Torna periodico lo scontro tra Tito Boeri, presidente dell’Inps, nominato dal Governo Renzi nel 2015, e Matteo Salvini. Motivo della divergenza:  secondo l’economista, ascoltato alla Commissione lavoro della Camera, l’abolizione della Legge Fornero e l’introduzione della quota 100 (62 anni di età e 38 di contributi) creerebbe un debito di 100 miliardi che ricadrà sulle spalle dei giovani. Di più, da questa riforma a essere penalizzati sarebbero le donne e ancora i giovani. La risposta di Salvini: “Si dimetta e si candidi alle prossime elezioni chiedendo il voto per mandare le persone in pensione a 80 anni”.

Il mandato di Boeri dura quattro anni, scadrà quindi nel 2019 e non può essere revocato. Senz’altro, logica vorrebbe che ci fosse spirito collaborativo, ma è anche vero che nello Stato esistono poteri che si bilanciano, hanno un’ autonomia e  non vengono eletti direttamente dal popolo. Indubbio, a livello di singolo individuo, che ciascuno ha una coscienza, un codice etico e proprie competenze. Altra questione sembra la convenienza, più che il tatto istituzionale, di Boeri a mantenere una poltrona in un contesto che va in  direzione opposta. Questa lite parrebbe tornare a vantaggio di  Boeri, o meglio del personaggio, delle sue ambizioni e convinzioni, che vengono ingigantite da questo clamore.
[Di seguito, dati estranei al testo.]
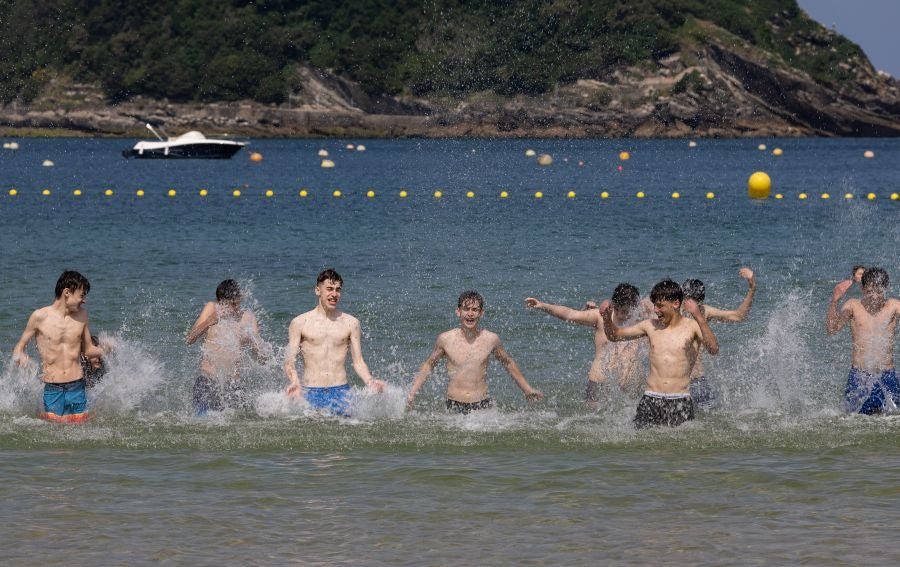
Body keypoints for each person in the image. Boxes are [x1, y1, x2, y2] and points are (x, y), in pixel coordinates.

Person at [601, 279, 719, 428]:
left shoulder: (693, 327)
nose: (656, 310)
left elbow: (714, 349)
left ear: (675, 304)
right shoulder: (649, 326)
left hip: (680, 400)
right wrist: (606, 317)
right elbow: (615, 335)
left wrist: (700, 318)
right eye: (655, 305)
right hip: (650, 399)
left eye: (660, 306)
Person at [408, 291, 543, 414]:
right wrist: (412, 393)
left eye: (475, 310)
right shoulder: (445, 339)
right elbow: (429, 364)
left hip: (482, 405)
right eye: (466, 309)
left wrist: (527, 389)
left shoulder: (491, 339)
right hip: (454, 405)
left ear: (481, 313)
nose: (470, 313)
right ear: (458, 311)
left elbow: (508, 363)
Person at [12, 270, 111, 422]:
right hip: (53, 389)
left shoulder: (82, 315)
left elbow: (89, 350)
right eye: (82, 295)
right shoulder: (39, 316)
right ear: (67, 292)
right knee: (55, 432)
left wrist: (107, 348)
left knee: (79, 431)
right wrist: (21, 356)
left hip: (77, 386)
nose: (84, 300)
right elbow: (19, 347)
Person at [284, 269, 386, 415]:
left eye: (338, 290)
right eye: (329, 289)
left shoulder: (351, 323)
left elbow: (358, 361)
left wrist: (370, 381)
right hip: (310, 391)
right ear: (318, 291)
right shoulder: (300, 323)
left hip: (341, 391)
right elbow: (289, 360)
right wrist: (294, 382)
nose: (334, 294)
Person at [525, 284, 644, 407]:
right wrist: (543, 305)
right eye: (617, 309)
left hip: (631, 389)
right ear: (613, 304)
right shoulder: (600, 317)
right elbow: (570, 314)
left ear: (635, 307)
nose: (620, 315)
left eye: (625, 311)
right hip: (599, 383)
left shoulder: (642, 323)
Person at [826, 267, 900, 414]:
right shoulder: (853, 305)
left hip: (887, 376)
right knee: (854, 420)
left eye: (879, 292)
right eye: (869, 291)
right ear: (863, 288)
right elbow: (832, 329)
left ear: (885, 289)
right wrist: (834, 301)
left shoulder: (894, 306)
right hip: (859, 377)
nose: (874, 296)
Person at [681, 267, 756, 410]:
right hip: (676, 381)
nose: (690, 306)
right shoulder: (673, 313)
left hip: (697, 381)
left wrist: (752, 289)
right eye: (687, 301)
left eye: (695, 302)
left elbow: (739, 316)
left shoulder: (704, 311)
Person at [186, 279, 264, 415]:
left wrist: (252, 340)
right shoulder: (211, 309)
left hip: (233, 385)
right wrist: (209, 321)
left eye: (235, 303)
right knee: (202, 423)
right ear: (219, 301)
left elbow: (261, 358)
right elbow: (189, 339)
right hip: (208, 381)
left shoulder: (247, 317)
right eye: (227, 304)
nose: (232, 308)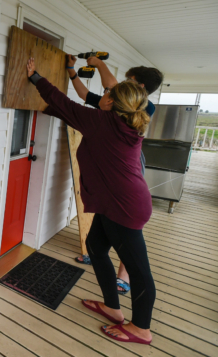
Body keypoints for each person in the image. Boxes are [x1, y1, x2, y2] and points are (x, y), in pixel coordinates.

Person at [26, 57, 155, 345]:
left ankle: (141, 329)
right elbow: (78, 105)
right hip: (116, 202)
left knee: (138, 270)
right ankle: (112, 306)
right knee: (96, 249)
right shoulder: (128, 121)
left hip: (125, 208)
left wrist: (35, 76)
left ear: (112, 104)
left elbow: (63, 103)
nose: (103, 94)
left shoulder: (101, 122)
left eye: (108, 94)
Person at [69, 55, 163, 296]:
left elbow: (111, 88)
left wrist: (99, 64)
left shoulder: (144, 106)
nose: (117, 86)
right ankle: (98, 255)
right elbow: (86, 97)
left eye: (127, 81)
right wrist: (71, 71)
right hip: (115, 174)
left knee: (129, 231)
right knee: (104, 228)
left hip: (127, 172)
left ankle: (124, 276)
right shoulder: (109, 107)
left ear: (139, 87)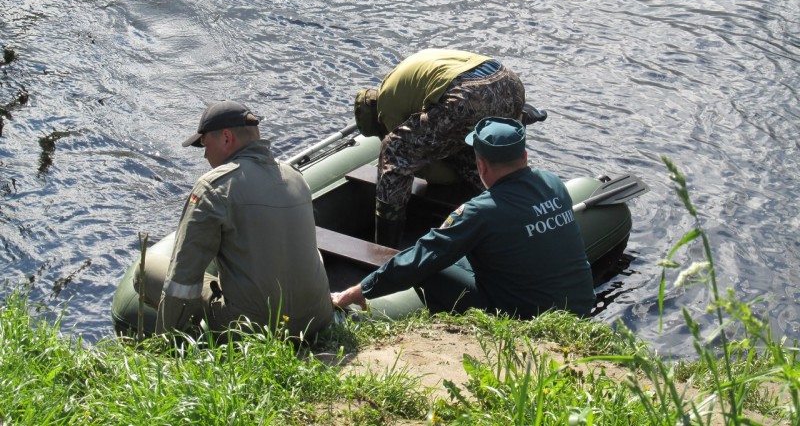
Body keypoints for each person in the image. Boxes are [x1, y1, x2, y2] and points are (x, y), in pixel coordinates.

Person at [331, 116, 596, 319]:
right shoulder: (553, 183)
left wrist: (359, 290)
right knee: (469, 252)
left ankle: (457, 329)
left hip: (523, 317)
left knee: (429, 267)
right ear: (524, 156)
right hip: (581, 307)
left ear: (481, 165)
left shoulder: (481, 211)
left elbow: (422, 257)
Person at [136, 100, 333, 340]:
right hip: (317, 320)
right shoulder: (296, 177)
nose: (206, 155)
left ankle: (188, 341)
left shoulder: (214, 187)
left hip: (254, 329)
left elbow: (182, 280)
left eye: (206, 145)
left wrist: (165, 342)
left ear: (227, 138)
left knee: (144, 269)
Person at [353, 49, 526, 247]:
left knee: (395, 150)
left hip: (470, 95)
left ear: (376, 118)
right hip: (509, 82)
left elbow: (408, 158)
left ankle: (384, 245)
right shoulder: (400, 79)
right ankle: (502, 210)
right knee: (467, 150)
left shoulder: (387, 105)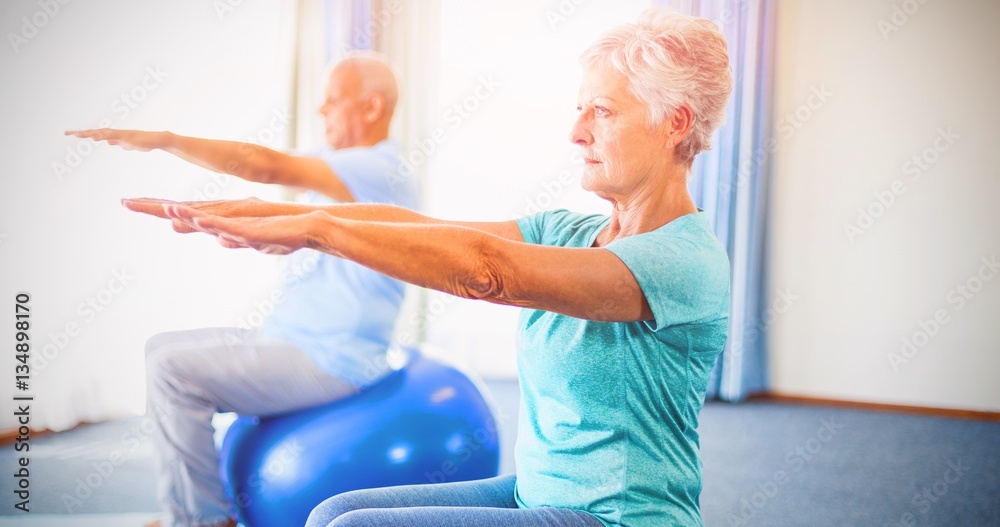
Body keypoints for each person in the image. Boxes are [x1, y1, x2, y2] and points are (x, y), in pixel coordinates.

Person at [123, 8, 732, 527]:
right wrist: (281, 219)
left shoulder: (679, 260)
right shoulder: (567, 231)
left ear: (673, 121)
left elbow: (487, 271)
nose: (575, 131)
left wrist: (319, 228)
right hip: (536, 494)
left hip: (614, 517)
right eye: (579, 109)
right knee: (330, 515)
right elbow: (434, 231)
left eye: (600, 111)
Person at [68, 51, 418, 527]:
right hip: (291, 338)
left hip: (334, 358)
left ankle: (204, 520)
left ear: (372, 108)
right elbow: (270, 187)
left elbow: (264, 166)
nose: (320, 112)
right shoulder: (340, 171)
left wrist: (165, 140)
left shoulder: (379, 168)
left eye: (331, 101)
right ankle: (186, 507)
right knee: (160, 349)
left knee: (172, 369)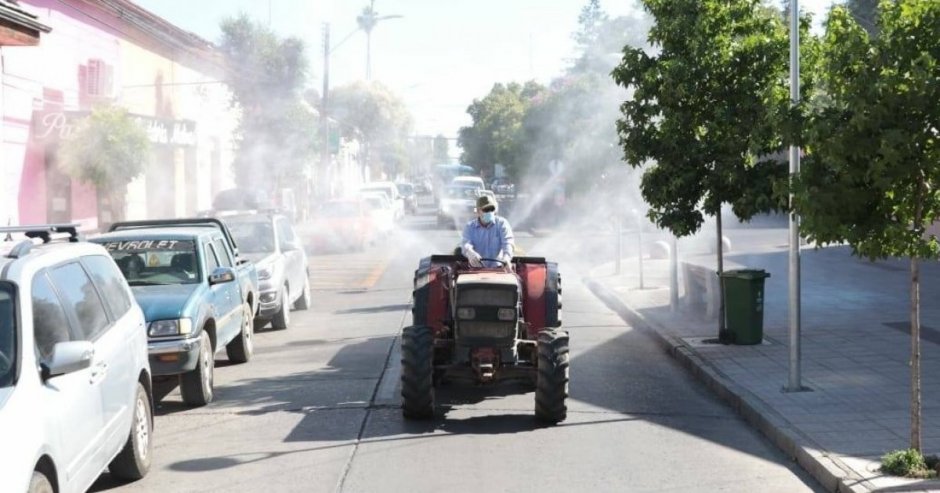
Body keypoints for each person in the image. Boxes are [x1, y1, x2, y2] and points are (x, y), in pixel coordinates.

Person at [460, 195, 514, 269]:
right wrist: (470, 253)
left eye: (492, 209)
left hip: (499, 269)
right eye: (486, 210)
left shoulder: (502, 224)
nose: (490, 212)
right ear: (478, 211)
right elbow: (465, 244)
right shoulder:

D’altra parte anche Salvini sembra conseguire un tornaconto: l’accrescimento sia della cifra populista di questo Governo che della  convinzione di essere nel giusto: “Più alcuni professoroni mi chiedono di non toccare la legge Fornero, più mi convinco che il diritto alla pensione per centinaia di migliaia di italiani sia uno dei meriti più grandi di questo Governo”. In tutta questa vicenda di sicuro c’è solo che sarà la storia a dire chi dei due ha ragione.